Ao longo das 23 fases anteriores da Lava Jato, avolumaram-se evidências
muito consistentes de que o esquema de desvio de dinheiro da Petrobras
beneficiava empresas, que enriqueciam às custas dos cofres da estatal,
funcionários da Petrobras, que vendiam favores, lavadores de dinheiro
profissional, os quais providenciavam a entrega da propina, e os
políticos e partidos que proviam sustentação aos funcionários da
Petrobras e em troca recebiam a maior parte da propina, a qual os
enriquecia e financiava campanhas. Esse grande esquema era coordenado a
partir das cúpulas e lideranças dos partidos políticos que compunham a
base do governo federal, especialmente o Partido dos Trabalhadores, o
Partido Progressista e o Partido do Movimento Democrático Brasileiro.

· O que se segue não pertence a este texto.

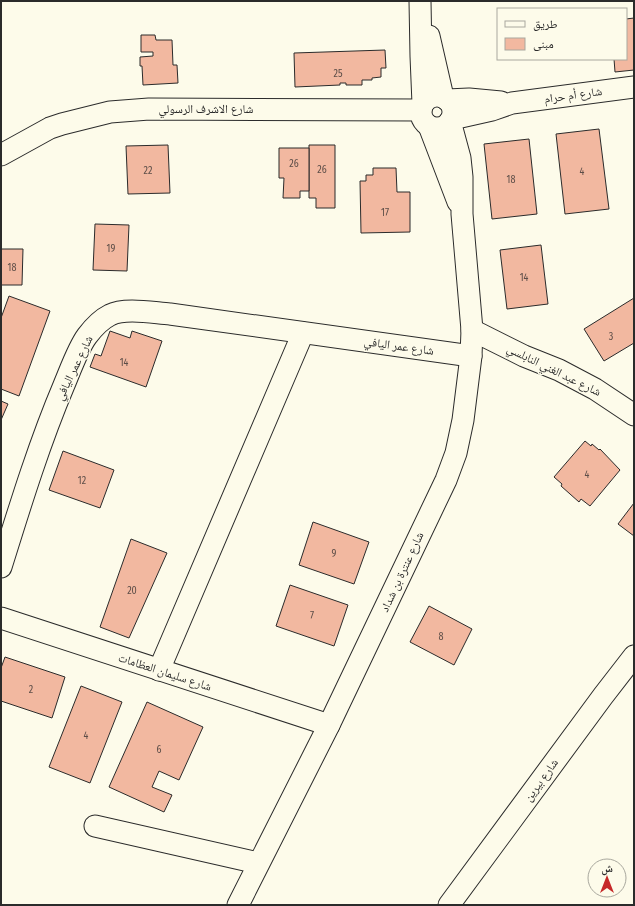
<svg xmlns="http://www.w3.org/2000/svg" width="635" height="906" viewBox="0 0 635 906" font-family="'Fira Sans Condensed','Noto Naskh Arabic',sans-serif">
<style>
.building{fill:#f2b8a0;stroke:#2b2b2b}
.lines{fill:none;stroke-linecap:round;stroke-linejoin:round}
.minor-casing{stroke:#2b2b2b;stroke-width:23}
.minor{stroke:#fdfbea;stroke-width:21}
.labels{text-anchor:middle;stroke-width:3;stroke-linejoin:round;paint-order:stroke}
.number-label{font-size:10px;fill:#5d4e48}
.street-label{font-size:12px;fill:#2b2b2b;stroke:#fdfbea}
</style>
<rect width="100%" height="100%" fill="#fdfbea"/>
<g class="building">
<polygon points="634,18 634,70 615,72 614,59 626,59 626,19"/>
<polygon points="141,35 155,35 156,40 172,40 173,65 177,65 178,83 143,85 142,66 140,66 140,57 153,56 153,52 141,52"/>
<polygon points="385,50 386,68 381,68 381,77 372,78 372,80 362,80 362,85 346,85 346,83 340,83 340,85 295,87 294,53"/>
<polygon points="599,129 609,209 565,214 556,134"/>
<polygon points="529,139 537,214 492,219 484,144"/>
<polygon points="168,145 170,193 128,194 126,146"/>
<polygon points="309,145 335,145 335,208 316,208 316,198 309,198"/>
<polygon points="279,148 309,148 309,191 300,191 300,198 283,198 284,178 279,178"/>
<polygon points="373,168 396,168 397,192 410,192 410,232 361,233 360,181 366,181 366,175 373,175"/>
<polygon points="95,224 129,225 127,271 93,270"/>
<polygon points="541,245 548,304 507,309 500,250"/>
<polygon points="1,249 23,249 22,285 1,285"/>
<polygon points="9,296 50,311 19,396 1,389 1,318"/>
<polygon points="634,298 634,343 604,361 584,329"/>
<polygon points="110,331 130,338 132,331 162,341 146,387 90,367 95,354 101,356"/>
<polygon points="1,401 8,404 1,420"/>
<polygon points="585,441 591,446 592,444 599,450 600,449 620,470 590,506 581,499 579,502 561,486 562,484 554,477"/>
<polygon points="63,451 114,470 100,508 49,490"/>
<polygon points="634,503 634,536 618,524"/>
<polygon points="313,522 369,542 354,584 299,565"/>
<polygon points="131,539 167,553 129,638 100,627"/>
<polygon points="290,585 348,605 334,646 276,626"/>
<polygon points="429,606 472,629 454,665 410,642"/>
<polygon points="5,657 65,677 52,718 1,701 1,668"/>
<polygon points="81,686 122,702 90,783 49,767"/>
<polygon points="147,702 203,727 179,780 159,771 152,787 172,795 164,812 109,787"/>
</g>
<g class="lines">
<defs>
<g id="minor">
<polyline points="420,1 421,56 423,104"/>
<polyline points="429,36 443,97"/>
<circle cx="437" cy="112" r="16"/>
<polyline points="447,100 469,99 501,102"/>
<polyline points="452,119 492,110 512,103 634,87"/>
<polyline points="429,126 458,202"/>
<polyline points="1,155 50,128 62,124 110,112 149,109 421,110"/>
<polyline points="472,330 524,356 559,370 595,389 634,415"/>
<path d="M 1,567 C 20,506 39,444 64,385 C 70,371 78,348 87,336 C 93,328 102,319 110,315 C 125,307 154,313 170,314 L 471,356"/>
<polyline points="1,618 329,725"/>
<polyline points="159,670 303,333"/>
<polyline points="95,826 258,863"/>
<polyline points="238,905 329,725 446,480 456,453 463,420 471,356 472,330 462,214 462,177 460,158 450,121"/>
<polyline points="449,905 603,696 634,656"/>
</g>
</defs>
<use href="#minor" class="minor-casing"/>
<use href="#minor" class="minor"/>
</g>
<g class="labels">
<g class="number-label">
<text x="338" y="77">25</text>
<text x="294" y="167">26</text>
<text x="322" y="173">26</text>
<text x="148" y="174">22</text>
<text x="582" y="175">4</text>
<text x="511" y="183">18</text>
<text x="385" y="216">17</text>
<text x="111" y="252">19</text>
<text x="12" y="271">18</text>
<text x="524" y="281">14</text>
<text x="611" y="340">3</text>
<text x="124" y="366">14</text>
<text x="587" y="478">4</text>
<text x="82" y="484">12</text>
<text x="334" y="557">9</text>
<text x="132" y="594">20</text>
<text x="312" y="619">7</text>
<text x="441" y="640">8</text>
<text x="31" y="693">2</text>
<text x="86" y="739">4</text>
<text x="159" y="753">6</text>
</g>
<g class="street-label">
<text transform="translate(573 95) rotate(-8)" y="4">شارع أم حرام</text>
<text x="206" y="113">شارع الاشرف الرسولي</text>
<text transform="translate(399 346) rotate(8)" y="4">شارع عمر اليافي</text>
<text transform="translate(74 368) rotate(-64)" y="4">شارع عمر اليافي</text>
<text transform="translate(554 370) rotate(26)" y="4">شارع عبد الغني النابلسي</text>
<text transform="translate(402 572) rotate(-65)" y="4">شارع عنترة بن شداد</text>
<text transform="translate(165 672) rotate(18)" y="4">شارع سليمان العظامات</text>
<text transform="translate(541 780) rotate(-54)" y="4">شارع بيرين</text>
</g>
</g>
<rect width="635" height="906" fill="none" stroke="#2b2b2b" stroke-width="4"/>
<rect x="497" y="8" width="130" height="52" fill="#fdfbea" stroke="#a9a89e"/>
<rect x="505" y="21" width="20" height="6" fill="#fdfbea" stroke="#a9a89e"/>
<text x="533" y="28" font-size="12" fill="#2b2b2b">طريق</text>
<rect x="505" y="38" width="20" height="12" fill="#f2b8a0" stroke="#a9a89e"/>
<text x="533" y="48" font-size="12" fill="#2b2b2b">مبنى</text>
<g transform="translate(607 878)"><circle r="19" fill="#fdfbea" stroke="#a9a89e"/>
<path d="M0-3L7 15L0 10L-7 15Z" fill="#c62828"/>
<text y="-6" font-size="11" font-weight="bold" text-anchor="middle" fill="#2b2b2b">ش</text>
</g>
</svg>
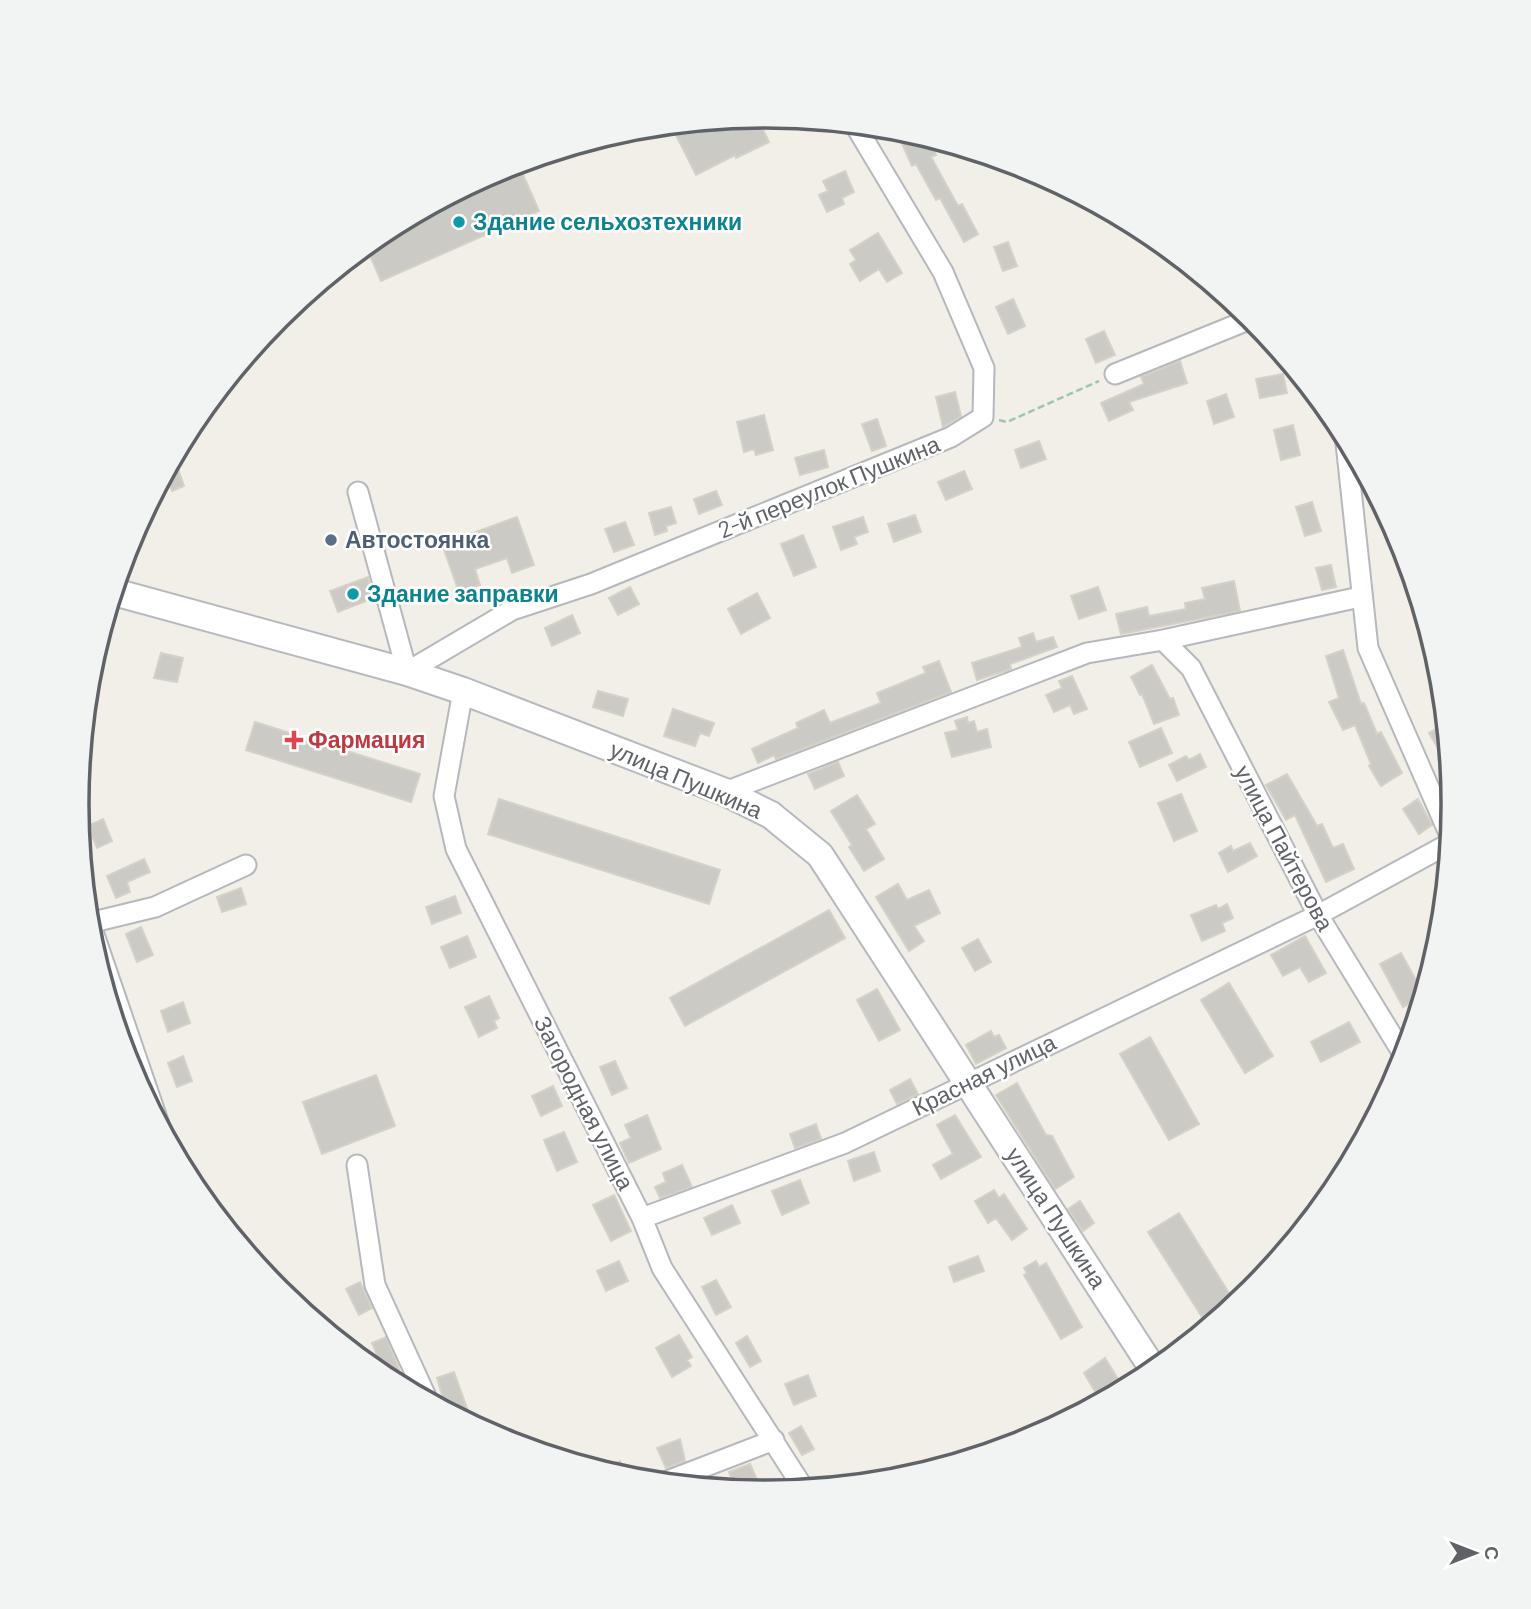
<svg xmlns="http://www.w3.org/2000/svg" width="1531" height="1609" font-family="Barlow,sans-serif">
<style>
.building{fill:#cccac5;stroke:#d6d1c6;stroke-width:2}
.lines{fill:none;stroke-linecap:round;stroke-linejoin:round}
.street-casing{stroke:#b5b8bc;stroke-width:23}
.secondary-casing{stroke:#b6babf;stroke-width:30}
.path{stroke:#9cc7a9;stroke-width:2.5;stroke-dasharray:7 3.5;stroke-linecap:butt}
.street{stroke:#fff;stroke-width:19}
.secondary{stroke:#fff;stroke-width:26}
.culture-dot{fill:#0f9aa8;stroke:#fff;stroke-width:2.5}
.service-dot{fill:#5c6f8a;stroke:#fff;stroke-width:2.5}
.health-dot{fill:#e0444e;stroke:#fff;stroke-width:2.5}
.labels{text-anchor:middle;stroke-width:5;stroke-linejoin:round;paint-order:stroke}
.culture-label{font-size:23px;font-weight:bold;fill:#0d838f;stroke:#fff;text-anchor:start}
.street-label{font-size:23px;fill:#5f6368;stroke:#fff}
.service-label{font-size:23px;font-weight:bold;fill:#4e5e75;stroke:#fff;text-anchor:start}
.health-label{font-size:23px;font-weight:bold;fill:#be3a42;stroke:#fff;text-anchor:start}
.rim{fill:none;stroke:#5f6368;stroke-width:3.5}
</style>
<rect width="100%" height="100%" fill="#f1efe8"/>
<path class="building" d="M757,117l12,25 -33,16 -1,-3 -39,20 -25,-50z
M913,133l15,5 8,17 -5,2 27,49 4,-2 16,30 -14,8 -24,-44 -4,2 -20,-36 -4,2 -12,-27z
M518,163l21,48 -158,70 -15,-35 17,-14 119,-64z
M845,171l9,21 -12,6 2,6 -17,8 -8,-17 9,-4 -5,-10z
M878,233l24,40 -15,9 -8,-13 -19,12 -10,-17 6,-4 -6,-10z
M1008,242l9,24 -14,5 -9,-24z
M1013,299l12,27 -17,8 -12,-27z
M1104,331l11,24 -19,8 -10,-24z
M1180,361l7,22 -58,19 4,8 -24,11 -8,-18 43,-19 -3,-7z
M1283,374l4,19 -27,5 -4,-19z
M955,392l6,24 -18,11 -7,-30z
M1226,394l8,23 -20,7 -7,-23z
M764,415l9,35 -17,5 -2,-6 -10,3 -7,-30z
M877,419l9,27 -14,5 -10,-27z
M1293,425l7,30 -19,5 -7,-30z
M1039,441l7,18 -25,9 -6,-18z
M824,450l4,17 -28,8 -5,-17z
M174,458l10,28 -12,5 -7,-17z
M964,471l8,18 -26,11 -8,-18z
M716,491l6,14 -23,9 -5,-15z
M1312,502l9,29 -16,5 -9,-29z
M671,507l5,16 -10,3 1,5 -12,4 -6,-22z
M915,515l6,17 -27,10 -6,-18z
M517,517l17,48 -22,8 -5,-15 -32,11 5,16 -21,7 -17,-48z
M863,517l5,15 -14,5 3,7 -16,6 -8,-23z
M625,522l9,23 -20,7 -9,-23z
M803,535l13,32 -22,9 -13,-32z
M1331,565l5,22 -14,3 -6,-22z
M368,577l6,21 -36,14 -8,-21z
M1234,581l6,30 -119,23 -5,-20 31,-7 2,9 37,-7 -1,-6 20,-4 -3,-11z
M630,587l9,17 -21,11 -9,-17z
M1098,587l8,23 -27,9 -8,-23z
M757,593l13,25 -29,16 -13,-25z
M572,615l8,18 -28,13 -7,-18z
M1033,633l3,9 17,-5 4,10 -47,17 1,5 -34,11 -5,-17 50,-16 -3,-9z
M1343,650l18,54 3,-1 13,31 4,-2 21,41 -21,13 -12,-20 2,-2 -16,-39 -12,5 -14,-28 10,-4 -13,-42z
M161,653l22,5 -6,24 -23,-4z
M939,661l12,31 -175,67 -2,-4 -16,8 -6,-14 46,-21 -2,-5 28,-13 6,13 51,-20 -4,-10 49,-20 -3,-6z
M1152,665l18,34 3,-1 6,17 -25,9 -12,-30 -2,1 -9,-18z
M1072,676l15,33 -13,5 -4,-9 -16,7 -8,-17 16,-7 -3,-7z
M598,691l30,8 -5,17 -30,-9z
M673,709l41,14 -5,13 -9,-3 -5,13 -31,-10z
M967,717l1,6 6,-2 3,11 10,-3 4,18 -39,10 -7,-24 13,-3 -3,-9z
M255,722l165,52 -9,28 -165,-52z
M1446,723l2,17 3,30 -22,-37z
M1161,728l11,25 -32,14 -11,-25z
M1200,754l6,13 -29,14 -8,-16 17,-9 3,4z
M838,762l6,14 -29,13 -7,-15z
M1287,774l30,52 5,-2 11,24 10,-4 11,25 -28,13 -31,-67 -9,5 -20,-35z
M1181,794l16,37 -23,10 -16,-38z
M857,795l18,29 -9,5 18,30 -20,12 -15,-24 3,-2 -21,-34z
M499,799l221,71 -11,34 -221,-70z
M1418,799l14,26 -13,9 -16,-25z
M103,819l9,22 -15,7 -9,-22z
M1250,843l7,13 -29,16 -9,-19 12,-7 2,5z
M144,859l6,13 -23,10 3,10 -14,6 -9,-22z
M898,884l9,16 22,-10 11,23 -26,13 10,15 -15,10 -33,-54z
M241,888l5,16 -24,8 -5,-15z
M455,896l6,17 -29,11 -6,-17z
M1227,904l6,14 -11,5 3,8 -23,10 -11,-26 25,-10 2,4z
M829,910l16,28 -160,88 -15,-28z
M141,927l12,28 -16,7 -11,-28z
M467,936l9,21 -26,11 -9,-21z
M1305,936l21,37 -17,9 -9,-15 -17,9 -12,-21z
M978,939l13,23 -16,9 -13,-23z
M1401,953l23,42 -21,12 -23,-43z
M1229,983l44,73 -28,17 -44,-73z
M877,989l23,41 -21,11 -22,-41z
M489,996l10,22 -5,3 3,7 -18,9 -14,-30z
M183,1002l7,21 -22,9 -7,-21z
M1349,1022l11,20 -39,20 -10,-20z
M991,1031l3,6 5,-2 7,13 -30,16 -10,-19z
M1150,1037l49,87 -30,16 -49,-86z
M183,1056l9,25 -15,6 -9,-24z
M615,1061l12,27 -15,7 -12,-28z
M376,1075l19,51 -73,28 -19,-52z
M910,1079l8,15 -21,10 -7,-14z
M1017,1083l29,52 6,1 22,41 -19,12 -59,-94z
M553,1086l9,20 -21,10 -9,-20z
M647,1115l14,34 -32,14 -9,-20 11,-5 -6,-13z
M955,1115l26,42 -40,22 -8,-14 20,-11 -16,-29z
M816,1124l5,15 -26,9 -5,-14z
M564,1132l13,30 -20,9 -13,-31z
M874,1152l6,19 -26,10 -6,-20z
M682,1165l10,22 -32,11 -5,-11 11,-5 -3,-9z
M800,1180l9,23 -27,12 -10,-24z
M994,1190l5,8 5,-4 23,35 -15,11 -16,-22 -8,5 -13,-22z
M614,1195l17,36 -20,10 -18,-36z
M1080,1201l14,22 -11,8 -15,-22z
M732,1205l8,18 -28,12 -8,-17z
M1179,1213l53,85 -30,19 -54,-85z
M978,1256l6,15 -30,11 -5,-15z
M619,1261l9,20 -22,10 -9,-20z
M1036,1261l3,6 7,-4 36,64 -21,12 -37,-64 3,-2 -3,-5z
M716,1280l15,27 -15,8 -14,-28z
M360,1282l12,26 -13,7 -13,-26z
M679,1335l13,22 -5,3 4,6 -19,11 -16,-29z
M747,1336l14,25 -11,6 -14,-24z
M386,1337l13,32 -14,5 -13,-31z
M1105,1358l13,21 -22,14 -12,-20z
M454,1372l19,53 -32,-17 -1,-9 3,-1 -6,-20z
M808,1375l8,21 -22,9 -9,-21z
M801,1426l13,23 -12,6 -13,-22z
M680,1439l5,22 -19,7 -9,-20z
M620,1461l6,17 -28,-8z
M750,1464l8,18 -22,8 -7,-18z"/>
<g class="lines">
<g class="street-casing">
<path id="street" d="M1115,374l138,-56
M1345,434l23,214 83,190
M358,492l49,180 105,-62 79,-26 360,-147 32,-20 1,-49 -41,-96 -88,-147
M1163,640l28,28 127,247 87,142
M463,691l-19,105 12,53 186,369 20,50 142,221
M725,792l362,-139 76,-13 197,-43
M88,917l71,207
M89,923l66,-16 91,-42
M357,1165l18,120 53,116
M642,1218l203,-75 473,-228 132,-72
M662,1483l112,-43"/>
</g>
<g class="secondary-casing">
<path id="secondary" d="M114,592l293,80 56,19 262,101 46,23 49,40 335,517"/>
</g>
<path class="path" d="M999,420l8,2 92,-41"/>
<use href="#street" class="street"/>
<use href="#secondary" class="secondary"/>
</g>
<g class="culture-dot">
<circle cx="459" cy="222" r="7"/>
<circle cx="353" cy="594" r="7"/>
</g>
<circle class="service-dot" cx="331" cy="540" r="7"/>
<path class="health-dot" d="M290.5 729.5h7v7h7v7h-7v7h-7v-7h-7v-7h7z"/>
<g class="labels">
<g class="culture-label">
<text x="473" y="230">Здание сельхозтехники</text>
<text x="367" y="602">Здание заправки</text>
</g>
<g class="street-label">
<text transform="translate(829 487) rotate(-22)" y="8">2-й переулок Пушкина</text>
<text transform="translate(686 780) rotate(23)" y="8">улица Пушкина</text>
<text transform="translate(1284 848) rotate(62)" y="8">улица Пайтерова</text>
<text transform="translate(984 1075) rotate(-26)" y="8">Красная улица</text>
<text transform="translate(584 1103) rotate(63)" y="8">Загородная улица</text>
<text transform="translate(1056 1218) rotate(57)" y="8">улица Пушкина</text>
</g>
<g class="service-label">
<text x="345" y="548">Автостоянка</text>
</g>
<g class="health-label">
<text x="308" y="748">Фармация</text>
</g>
</g>
<path d="M0 0H1531V1609H0ZM89 804a676 676 0 1 1 1352 0a676 676 0 1 1-1352 0Z" fill="#f2f3f3" fill-rule="evenodd"/>
<path class="rim" d="M89 804a676 676 0 1 1 1352 0a676 676 0 1 1-1352 0Z"/>
<g transform="translate(1475 1553) rotate(90)" stroke="#ffffff" stroke-width="5" paint-order="stroke">
<path d="M0-5L12 26L0 18L-12 26Z" fill="#5f6368"/>
<text y="-10" font-size="19" font-weight="bold" text-anchor="middle" fill="#5f6368">С</text>
</g>
</svg>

O ex-presidente Lula, além de líder partidário, era o responsável final
pela decisão de quem seriam os diretores da Petrobras e foi um dos
principais beneficiários dos delitos. De fato, surgiram evidências de
que os crimes o enriqueceram e financiaram campanhas eleitorais e o
caixa de sua agremiação política. Mais recentemente, ainda, surgiram, na
investigação, referências ao nome do ex-presidente Lula como pessoa
cuja atuação foi relevante para o sucesso da atividade criminosa, tanto
no tocante à quitação do empréstimo obtido pelo Partido dos
Trabalhadores junto ao Banco Schahin, por meio do direcionamento ilícito
de contrato da Petrobras ao grupo Schahin, a pedido de José Carlos
Bumlai, como para que um negócio entre OSX e Sete Brasil se efetivasse.
No último caso, há notícia de pagamento de propina que seria destinada,
segundo Bumlai teria informado, para parente do ex-presidente.
O avanço das investigações revelou, também, evidências de que o
ex-presidente recebeu, em 2014, pelo menos R$ 1 milhão sem aparente
justificativa econômica lícita da OAS, por meio de reformas e móveis de
luxo implantados no apartamento tipo triplex, número 164-A, do
Condomínio Solaris, em Guarujá.
Embora o ex-presidente tenha alegado que o apartamento não é seu, por
estar em nome da empreiteira, várias provas dizem o contrário, como
depoimentos de zelador, porteira, síndico, dois engenheiros da OAS, bem
como dirigentes e empregado da empresa contratada para a reforma, os
quais apontam o envolvimento de seu núcleo familiar em visitas e
tratativas sobre a reforma do apartamento.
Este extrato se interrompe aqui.